[Written request]
Reproduce verbatim the stretch from "On 28 February" through "against Wuhan Zall." in the article on footballer Luo Xin below.

--- start Extract to read ---

Luo Xin (Chinese: 罗歆; born 7 February 1990 in Chongqing) is a Chinese football player who currently plays for Henan Jianye as a defender in the Chinese Super League.

Club career
Luo Xin was promoted to Chongqing Lifan's first team squad in 2011. On 23 April 2011, he made his senior debut in a 2–0 win against Yanbian FC, coming on as a substitute for Lü Haidong in the 64th minute. On 22 March 2015, he made his Super League debut in the season's third match game against Henan Jianye. On 23 December 2016, Chongqing Lifan officially confirmed that Luo had left the club after a disagreement in negotiations for extending his contract.

On 28 February 2017, Luo transferred to China League One side Beijing Renhe. He would make his debut for the club in a league game on 11 March 2017 against Shanghai Shenxin that ended in a 2-2 draw. With them he would quickly establish himself as a vital member of the squad that won promotion to the top tier at the end of the 2017 China League One campaign. After three seasons with the club he would leave to join another top tier club in Henan Jianye where he would make his debut for them in a league game on 18 October 2020 in a 1-0 victory against Wuhan Zall.

--- end Extract to read ---
--- start Data provided ---

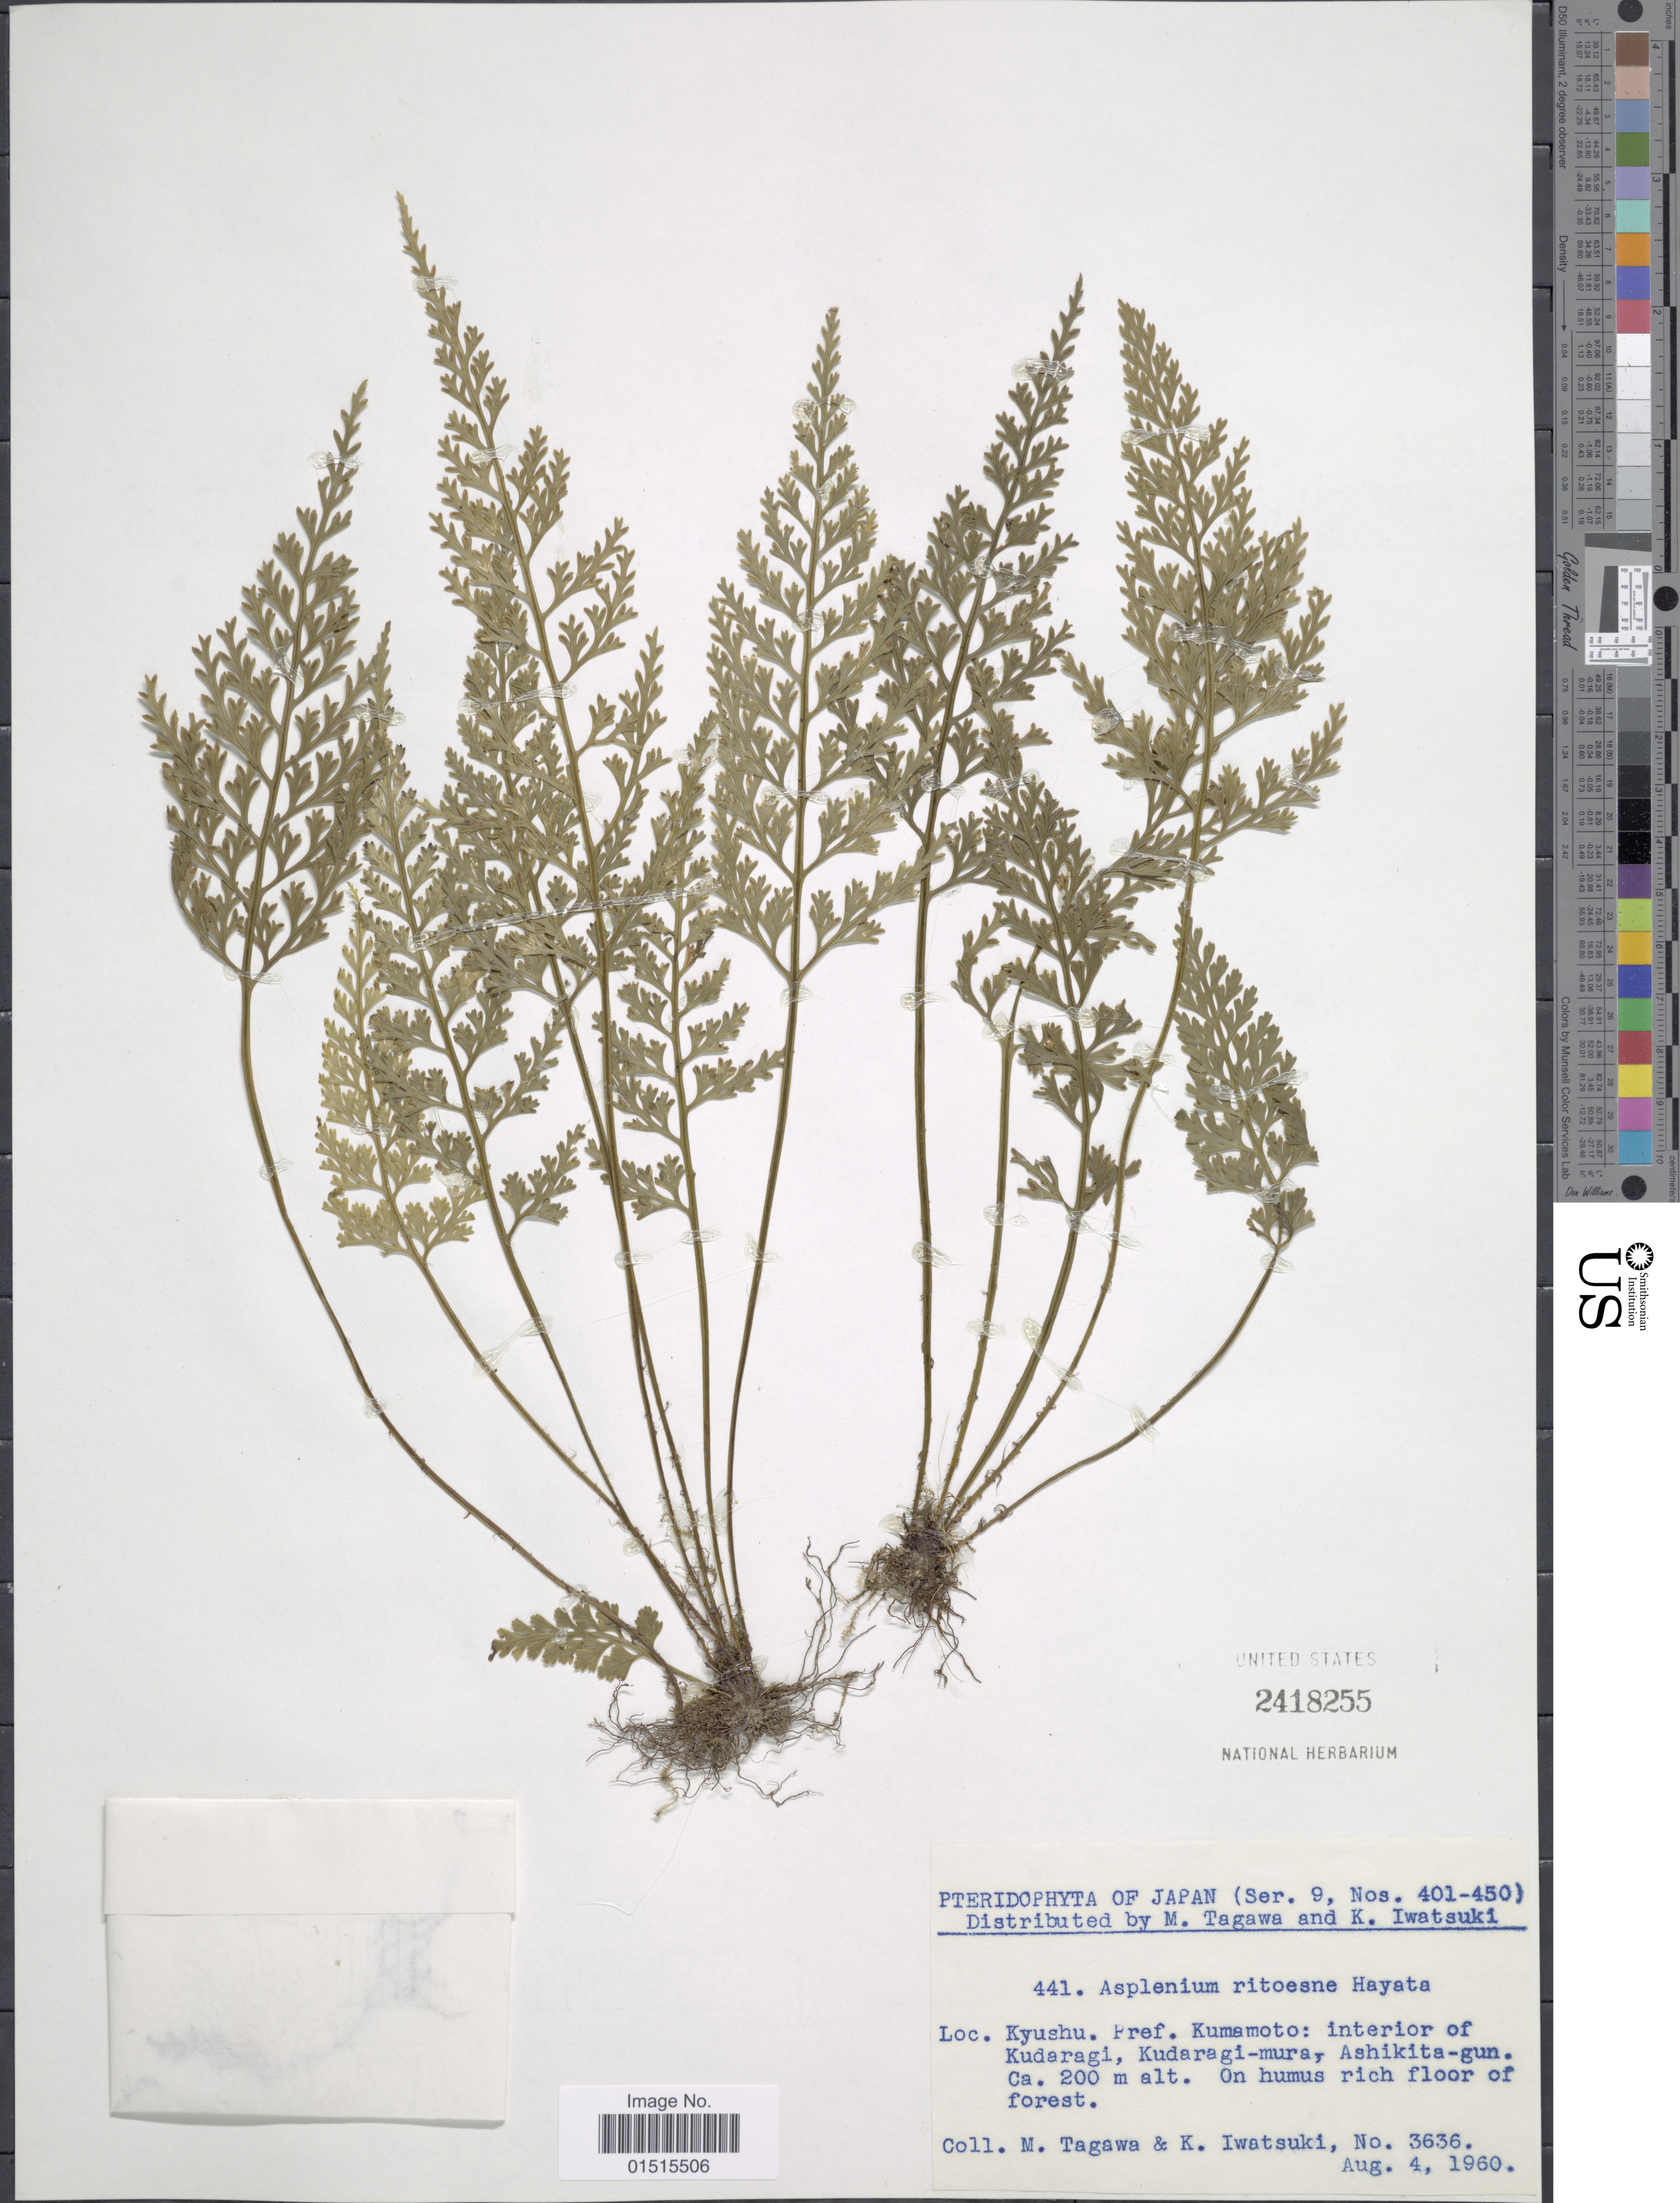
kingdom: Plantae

--- end Data provided ---
--- start Data provided ---

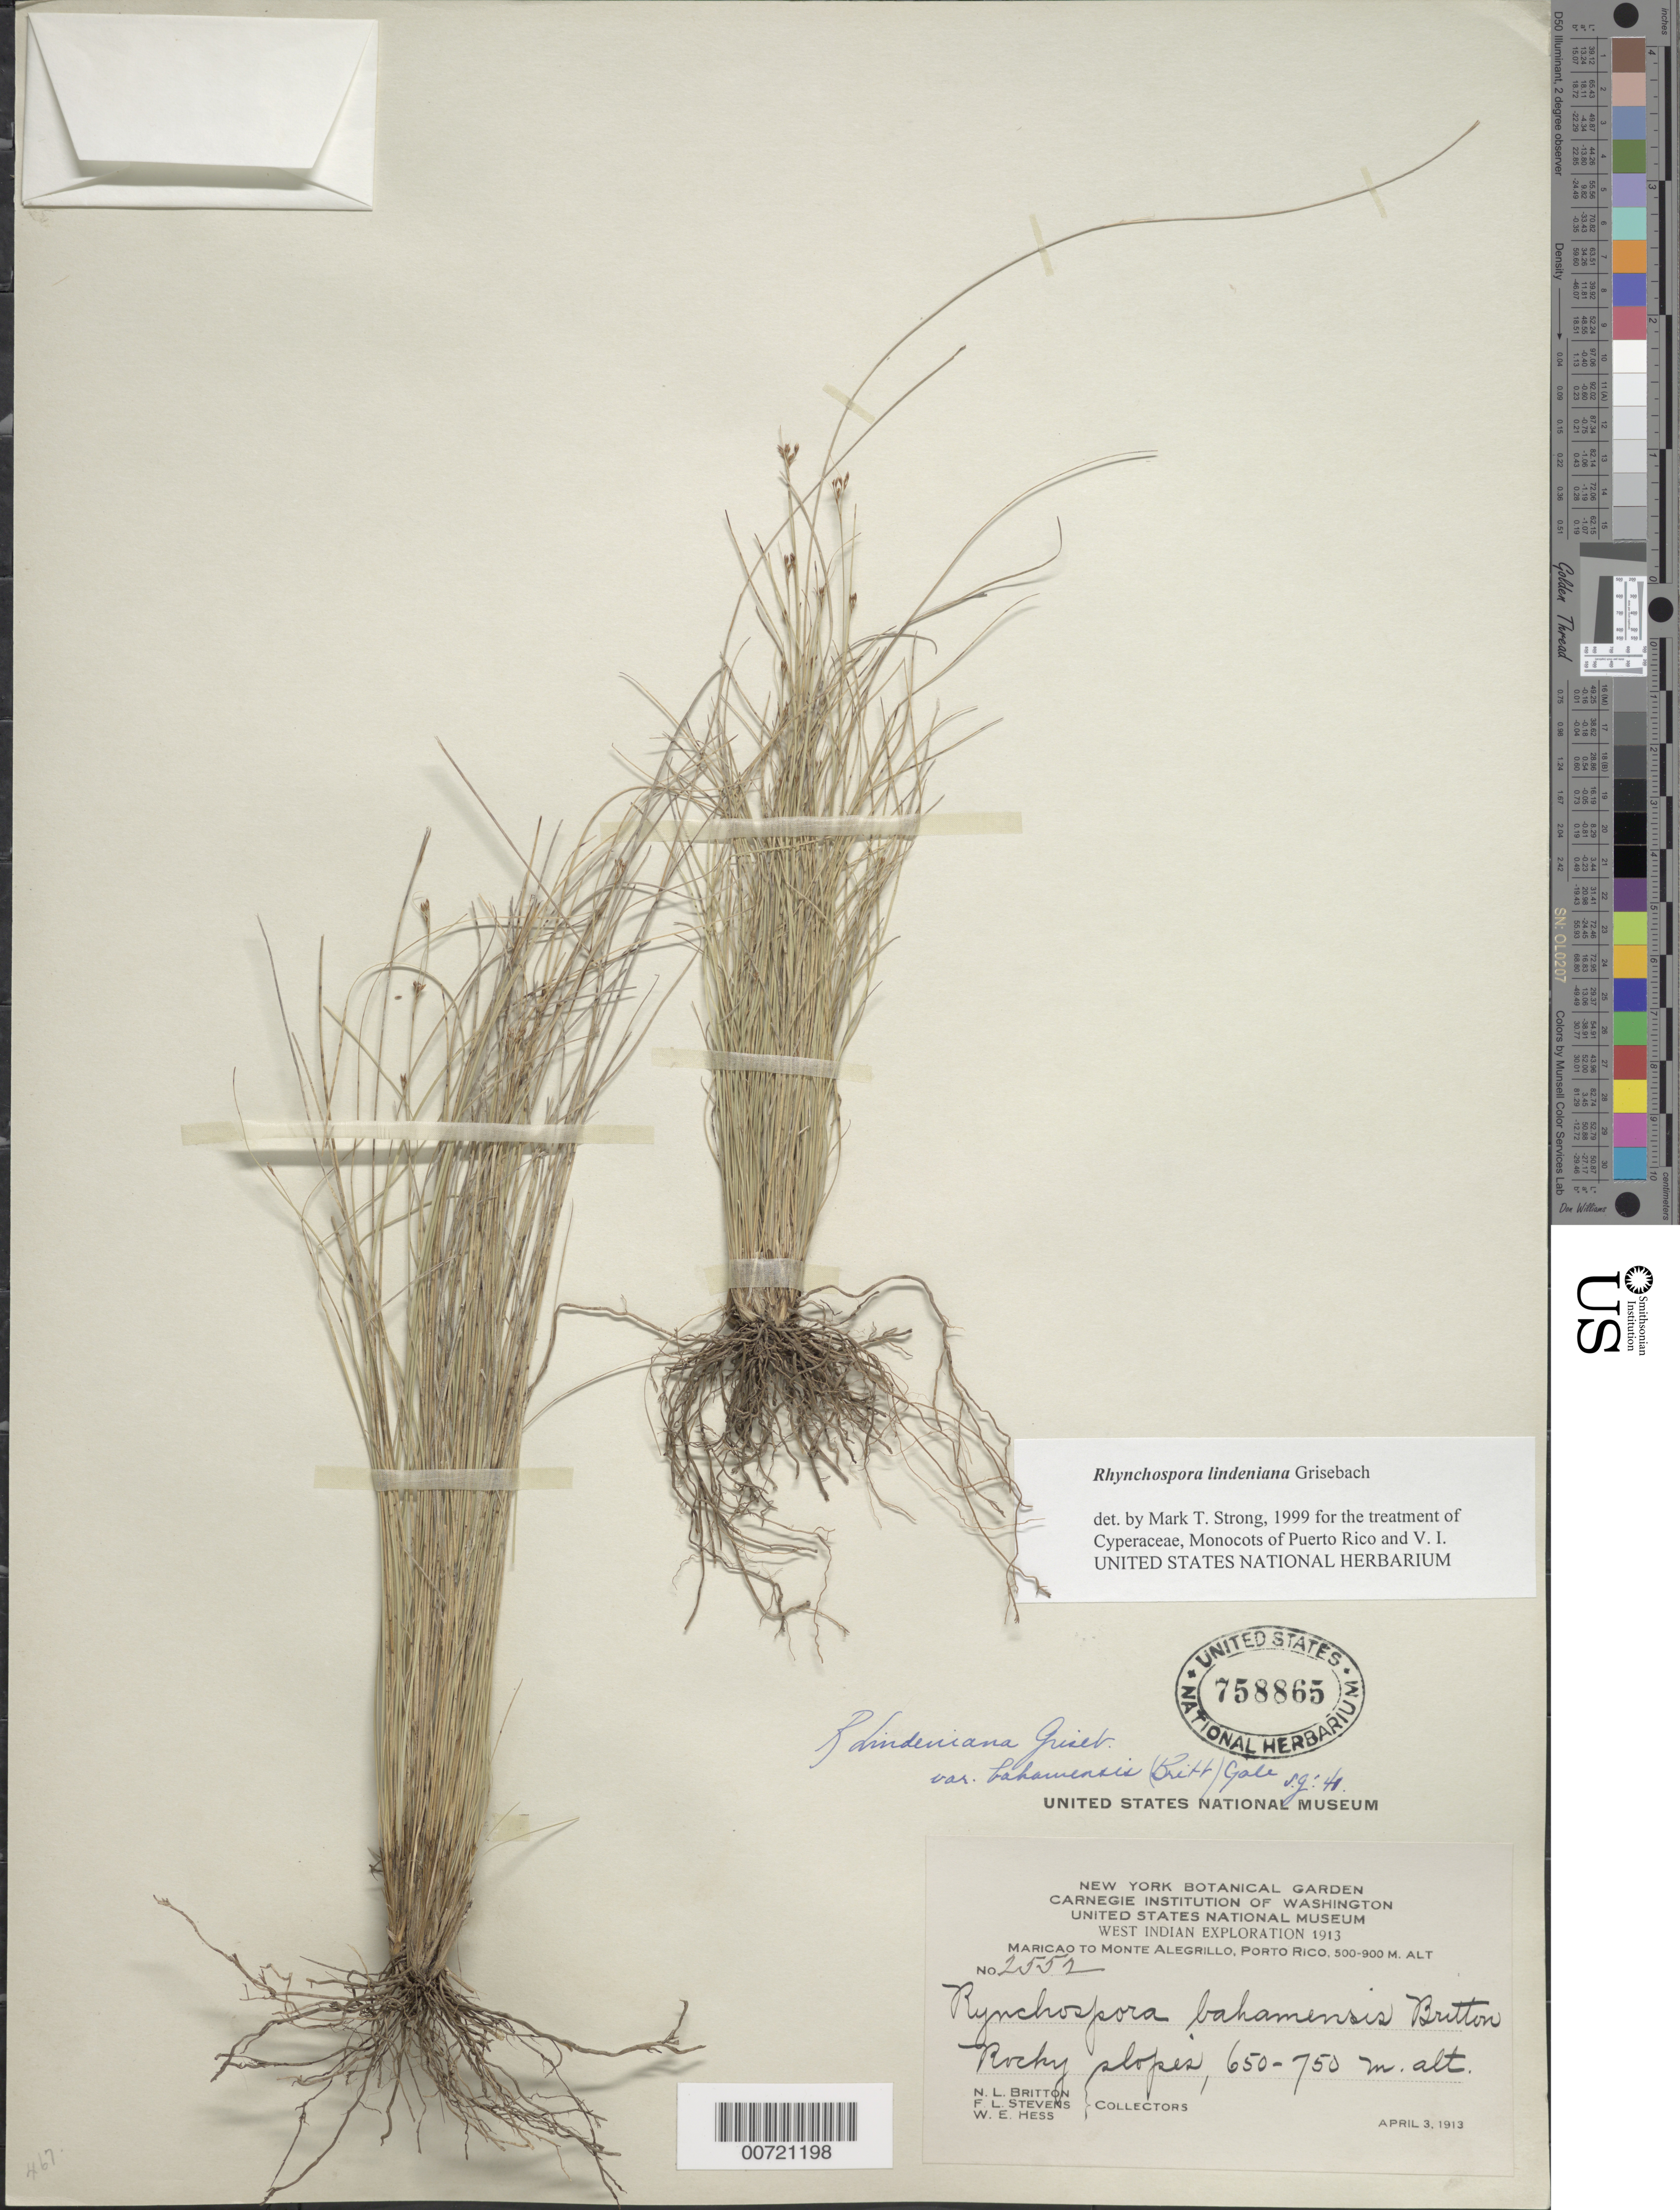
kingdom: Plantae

--- end Data provided ---

[Worked solution]
On 28 February 2017, Luo transferred to China League One side Beijing Renhe. He would make his debut for the club in a league game on 11 March 2017 against Shanghai Shenxin that ended in a 2-2 draw. With them he would quickly establish himself as a vital member of the squad that won promotion to the top tier at the end of the 2017 China League One campaign. After three seasons with the club he would leave to join another top tier club in Henan Jianye where he would make his debut for them in a league game on 18 October 2020 in a 1-0 victory against Wuhan Zall.